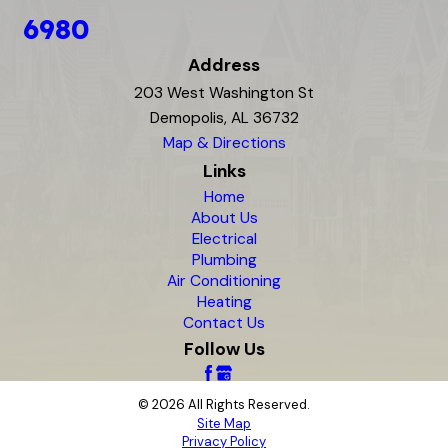
6980
Address
203 West Washington St
Demopolis, AL 36732
Map & Directions
Links
Home
About Us
Electrical
Plumbing
Air Conditioning
Heating
Contact Us
Follow Us
© 2026 All Rights Reserved.
Site Map
Privacy Policy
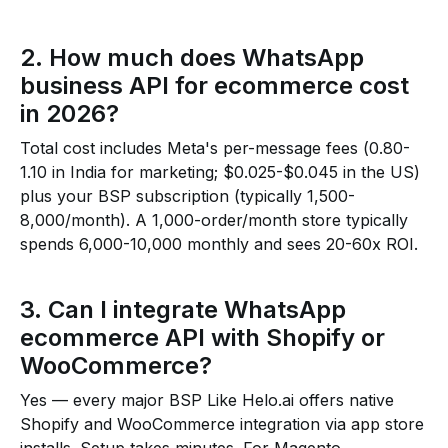
2. How much does WhatsApp
business API for ecommerce cost
in 2026?
Total cost includes Meta's per-message fees (₹0.80-
₹1.10 in India for marketing; $0.025-$0.045 in the US)
plus your BSP subscription (typically ₹1,500-
₹8,000/month). A 1,000-order/month store typically
spends ₹6,000-₹10,000 monthly and sees 20-60x ROI.
3. Can I integrate WhatsApp
ecommerce API with Shopify or
WooCommerce?
Yes — every major BSP Like Helo.ai offers native
Shopify and WooCommerce integration via app store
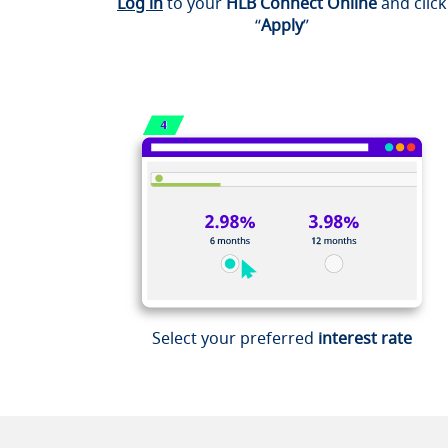
Log in
to your
HLB Connect Online
and click
“
Apply
”
Select your preferred
interest rate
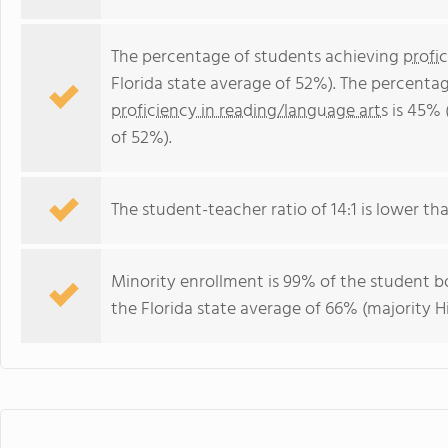
The percentage of students achieving
profi
Florida state average of 52%). The percenta
proficiency in reading/language arts
is 45% 
of 52%).
The student-teacher ratio of 14:1 is lower than
Minority enrollment is 99% of the student bo
the Florida state average of 66% (majority Hi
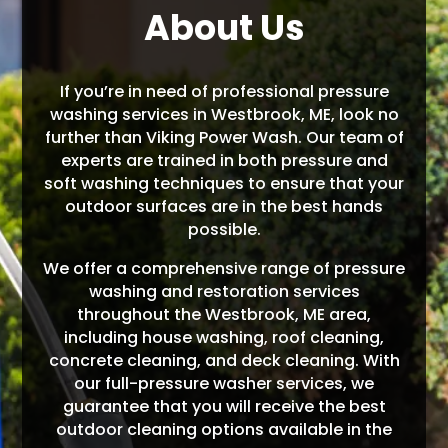
About Us
If you’re in need of professional pressure
washing services in Westbrook, ME, look no
further than Viking Power Wash. Our team of
experts are trained in both pressure and
soft washing techniques to ensure that your
outdoor surfaces are in the best hands
possible.
We offer a comprehensive range of pressure
washing and restoration services
throughout the Westbrook, ME area,
including house washing, roof cleaning,
concrete cleaning, and deck cleaning. With
our full-pressure washer services, we
guarantee that you will receive the best
outdoor cleaning options available in the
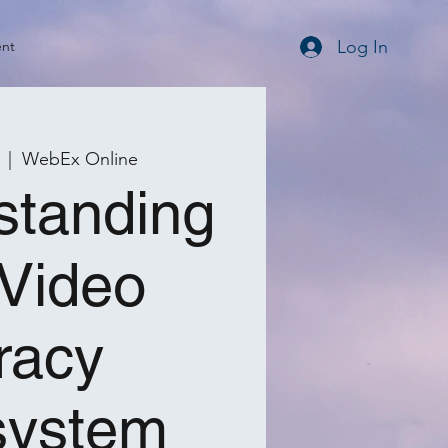
Log In
ent
  |  
WebEx Online
standing
 Video
racy
system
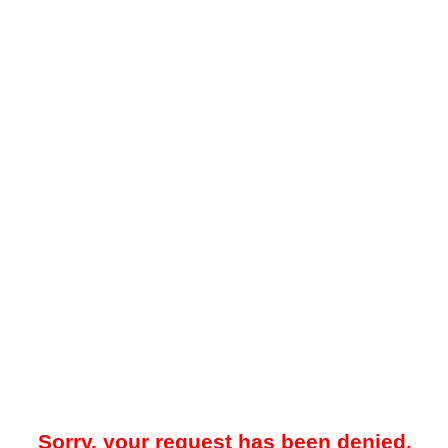
Sorry, your request has been denied.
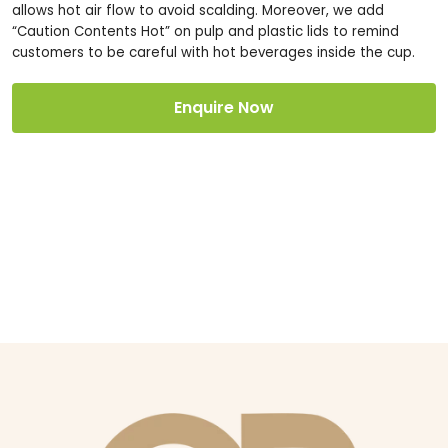
allows hot air flow to avoid scalding. Moreover, we add
“Caution Contents Hot” on pulp and plastic lids to remind
customers to be careful with hot beverages inside the cup.
Enquire Now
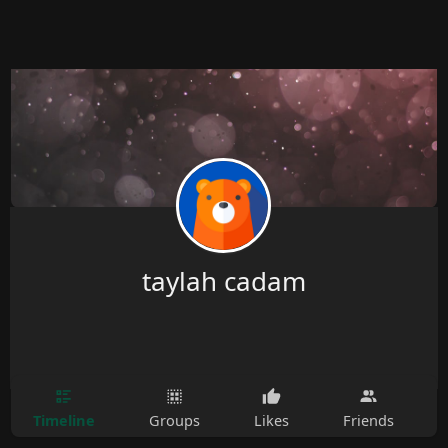
taylah cadam
Timeline
Groups
Likes
Friends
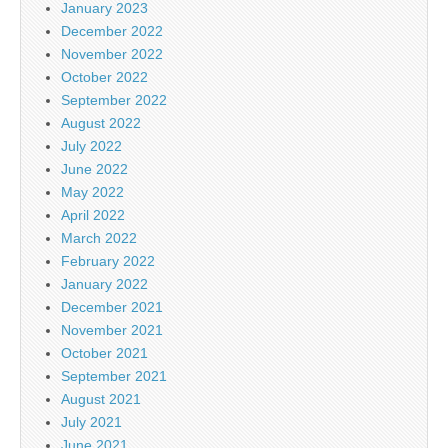
January 2023
December 2022
November 2022
October 2022
September 2022
August 2022
July 2022
June 2022
May 2022
April 2022
March 2022
February 2022
January 2022
December 2021
November 2021
October 2021
September 2021
August 2021
July 2021
June 2021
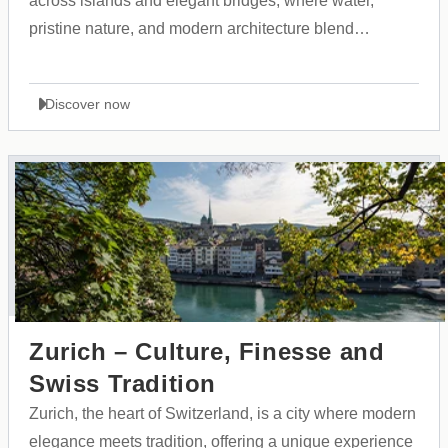
across islands and elegant bridges, where water,
pristine nature, and modern architecture blend
seamlessly with historical heritage and Scandinavian
culture.
Discover now
Zurich – Culture, Finesse and
Swiss Tradition
Zurich, the heart of Switzerland, is a city where modern
elegance meets tradition, offering a unique experience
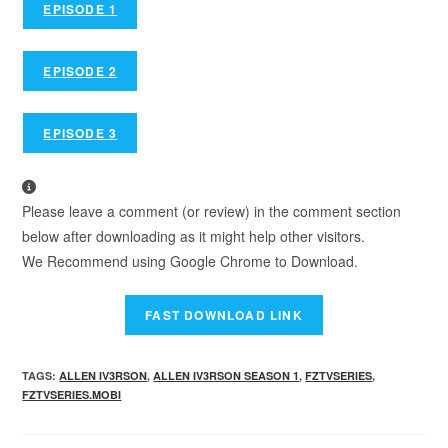
EPISODE 1
EPISODE 2
EPISODE 3
Please leave a comment (or review) in the comment section
below after downloading as it might help other visitors.
We Recommend using Google Chrome to Download.
TAGS
:
ALLEN IV3RSON
,
ALLEN IV3RSON SEASON 1
,
FZTVSERIES
,
FZTVSERIES.MOBI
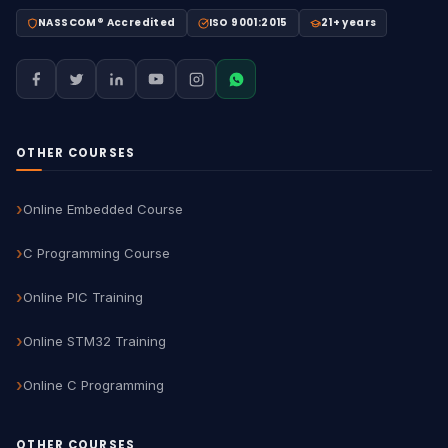
NASSCOM® Accredited
ISO 9001:2015
21+ years
OTHER COURSES
Online Embedded Course
C Programming Course
Online PIC Training
Online STM32 Training
Online C Programming
OTHER COURSES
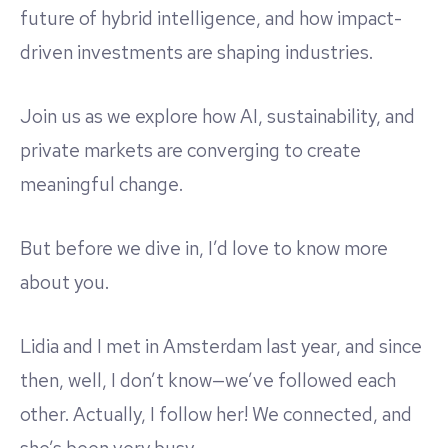
future of hybrid intelligence, and how impact-
driven investments are shaping industries.
Join us as we explore how AI, sustainability, and
private markets are converging to create
meaningful change.
But before we dive in, I’d love to know more
about you.
Lidia and I met in Amsterdam last year, and since
then, well, I don’t know—we’ve followed each
other. Actually, I follow her! We connected, and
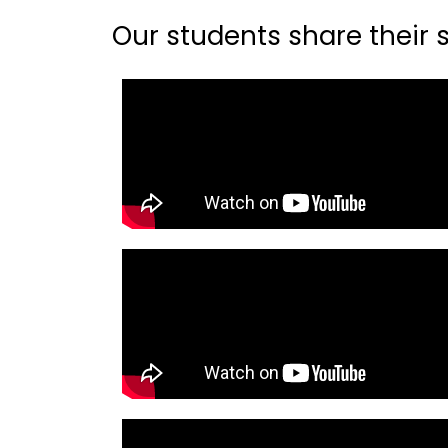
Our students share their st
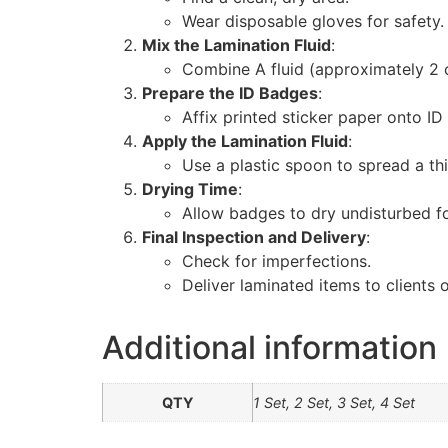
Wear disposable gloves for safety.
Mix the Lamination Fluid
:
Combine A fluid (approximately 2 cu
Prepare the ID Badges
:
Affix printed sticker paper onto ID
Apply the Lamination Fluid
:
Use a plastic spoon to spread a th
Drying Time
:
Allow badges to dry undisturbed f
Final Inspection and Delivery
:
Check for imperfections.
Deliver laminated items to clients 
Additional information
QTY
1 Set, 2 Set, 3 Set, 4 Set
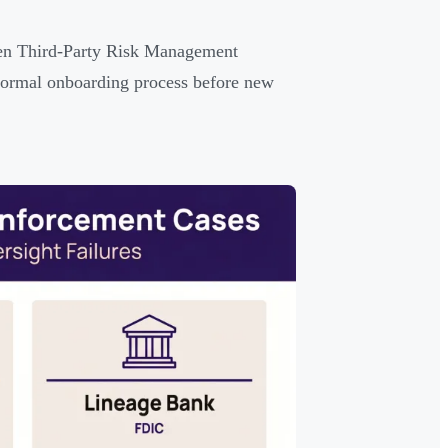
ten Third-Party Risk Management
a formal onboarding process before new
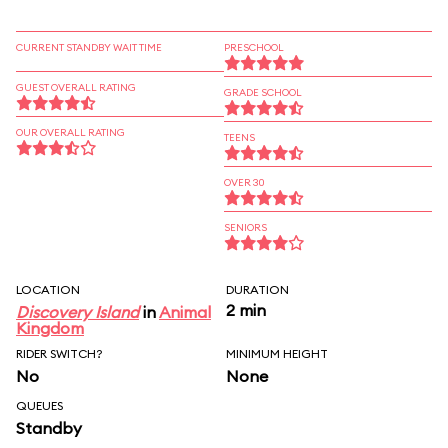
CURRENT STANDBY WAIT TIME
PRESCHOOL
GUEST OVERALL RATING
GRADE SCHOOL
OUR OVERALL RATING
TEENS
OVER 30
SENIORS
LOCATION
DURATION
2 min
Discovery Island
in
Animal
Kingdom
RIDER SWITCH?
MINIMUM HEIGHT
No
None
QUEUES
Standby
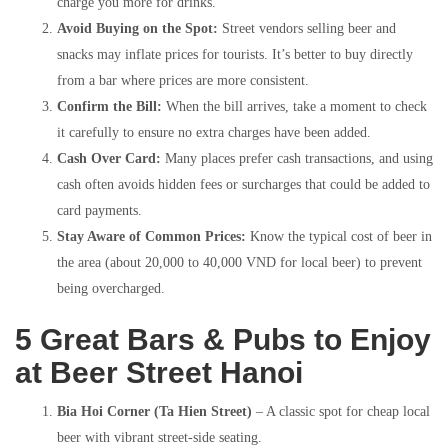
charge you more for drinks.
Avoid Buying on the Spot:
Street vendors selling beer and
snacks may inflate prices for tourists. It’s better to buy directly
from a bar where prices are more consistent.
Confirm the Bill:
When the bill arrives, take a moment to check
it carefully to ensure no extra charges have been added.
Cash Over Card:
Many places prefer cash transactions, and using
cash often avoids hidden fees or surcharges that could be added to
card payments.
Stay Aware of Common Prices:
Know the typical cost of beer in
the area (about 20,000 to 40,000 VND for local beer) to prevent
being overcharged.
5 Great Bars & Pubs to Enjoy
at Beer Street Hanoi
Bia Hoi Corner (Ta Hien Street)
– A classic spot for cheap local
beer with vibrant street-side seating.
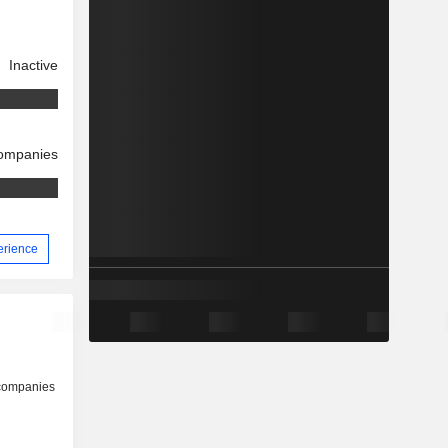
Inactive
companies
erience
 companies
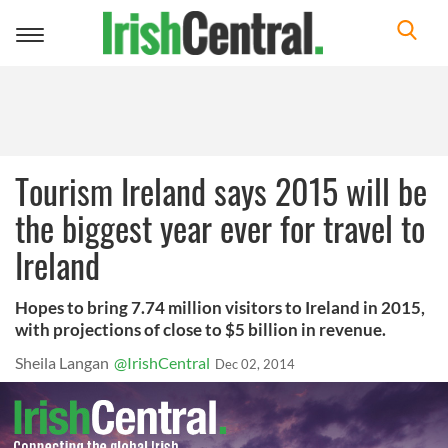
Toggle
navigation
Tourism Ireland says 2015 will be
the biggest year ever for travel to
Ireland
Hopes to bring 7.74 million visitors to Ireland in 2015,
with projections of close to $5 billion in revenue.
Sheila Langan
@IrishCentral
Dec 02, 2014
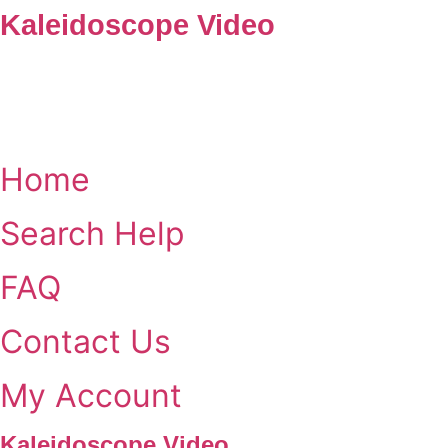
Skip
Kaleidoscope Video
to
content
Home
Search Help
FAQ
Contact Us
My Account
Kaleidoscope Video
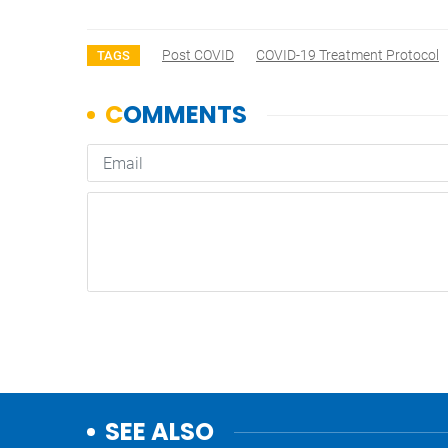
Post COVID
COVID-19 Treatment Protocol
TAGS
SEE ALSO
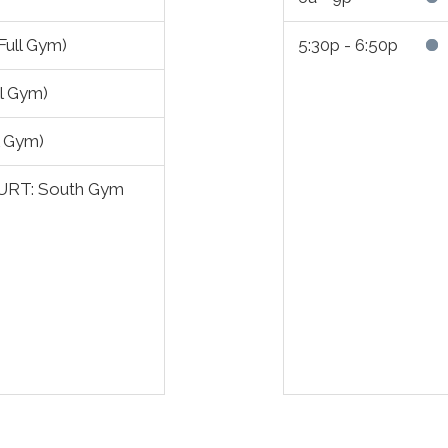
ull Gym)
5:30p - 6:50p
ll Gym)
l Gym)
URT: South Gym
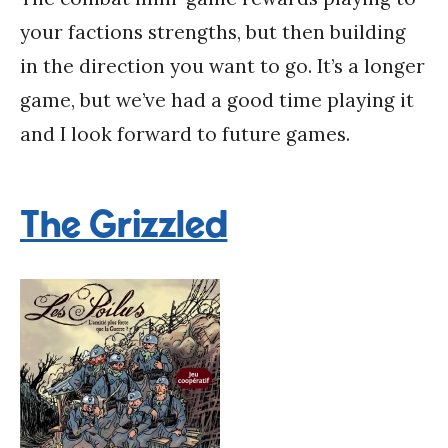
your factions strengths, but then building
in the direction you want to go. It’s a longer
game, but we’ve had a good time playing it
and I look forward to future games.
The Grizzled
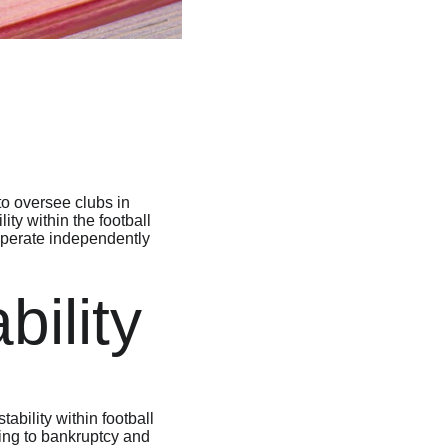
o oversee clubs in 
ty within the football 
 operate independently 
bility
ability within football 
ding to bankruptcy and 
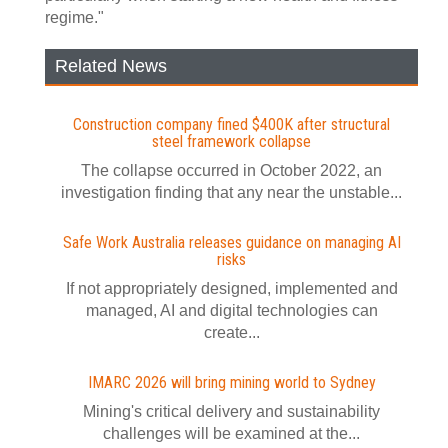
regime."
Related News
Construction company fined $400K after structural
steel framework collapse
The collapse occurred in October 2022, an
investigation finding that any near the unstable...
Safe Work Australia releases guidance on managing AI
risks
If not appropriately designed, implemented and
managed, AI and digital technologies can
create...
IMARC 2026 will bring mining world to Sydney
Mining's critical delivery and sustainability
challenges will be examined at the...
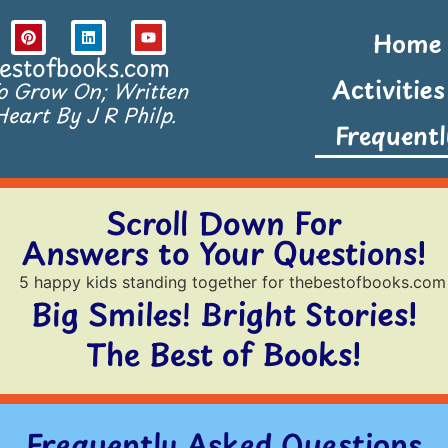
Home
estofbooks.com
Activitie
To Grow On; Written
eart By J R Philp.
Frequent
Scroll Down For
Answers to Your Questions!
Big Smiles! Bright Stories!
The Best of Books!
Frequently Asked Questions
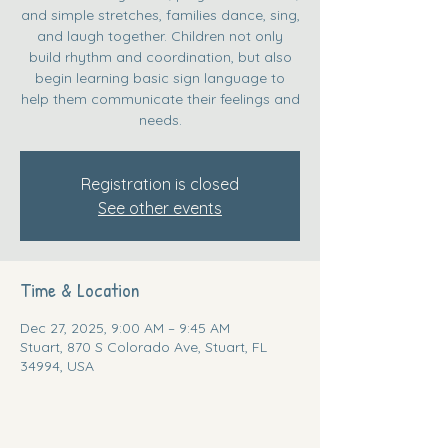
and simple stretches, families dance, sing,
and laugh together. Children not only
build rhythm and coordination, but also
begin learning basic sign language to
help them communicate their feelings and
needs.
Registration is closed
See other events
Time & Location
Dec 27, 2025, 9:00 AM – 9:45 AM
Stuart, 870 S Colorado Ave, Stuart, FL
34994, USA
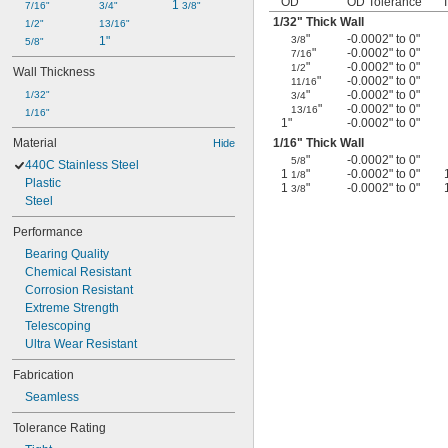
OD
OD Tolerance
1 
7/16"
3/4"
3/8"
1/32
" Thick Wall
1/2"
13/16"
"
-0.0002" to 0"
1"
3/8
5/8"
"
-0.0002" to 0"
7/16
"
-0.0002" to 0"
1/2
Wall Thickness
"
-0.0002" to 0"
11/16
"
-0.0002" to 0"
1/32"
3/4
"
-0.0002" to 0"
13/16
1/16"
1"
-0.0002" to 0"
Material
1/16
" Thick Wall
Hide
"
-0.0002" to 0"
5/8
440C Stainless Steel
1
"
-0.0002" to 0"
1/8
Plastic
1
"
-0.0002" to 0"
3/8
Steel
Performance
Bearing Quality
Chemical Resistant
Corrosion Resistant
Extreme Strength
Telescoping
Ultra Wear Resistant
Fabrication
Seamless
Tolerance Rating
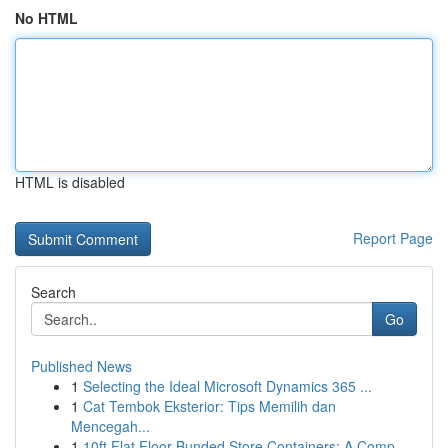
No HTML
HTML is disabled
Report Page
Search
Go
Published News
1
Selecting the Ideal Microsoft Dynamics 365 ...
1
Cat Tembok Eksterior: Tips Memilih dan
Mencegah...
1
10ft Flat Floor Bunded Store Containers: A Comp...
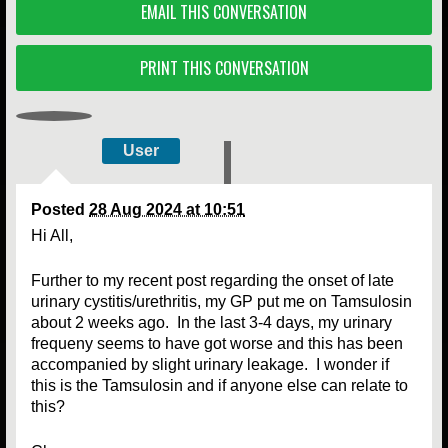
EMAIL THIS CONVERSATION
PRINT THIS CONVERSATION
User
Posted
28 Aug 2024 at 10:51
Hi All,
Further to my recent post regarding the onset of late
urinary cystitis/urethritis, my GP put me on Tamsulosin
about 2 weeks ago. In the last 3-4 days, my urinary
frequeny seems to have got worse and this has been
accompanied by slight urinary leakage. I wonder if
this is the Tamsulosin and if anyone else can relate to
this?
+ + + + + + +
## WORK REQUEST
Counting only lines above that contain the string "Shopify", report how many there are and write nothing further.

## TASK RESULT
2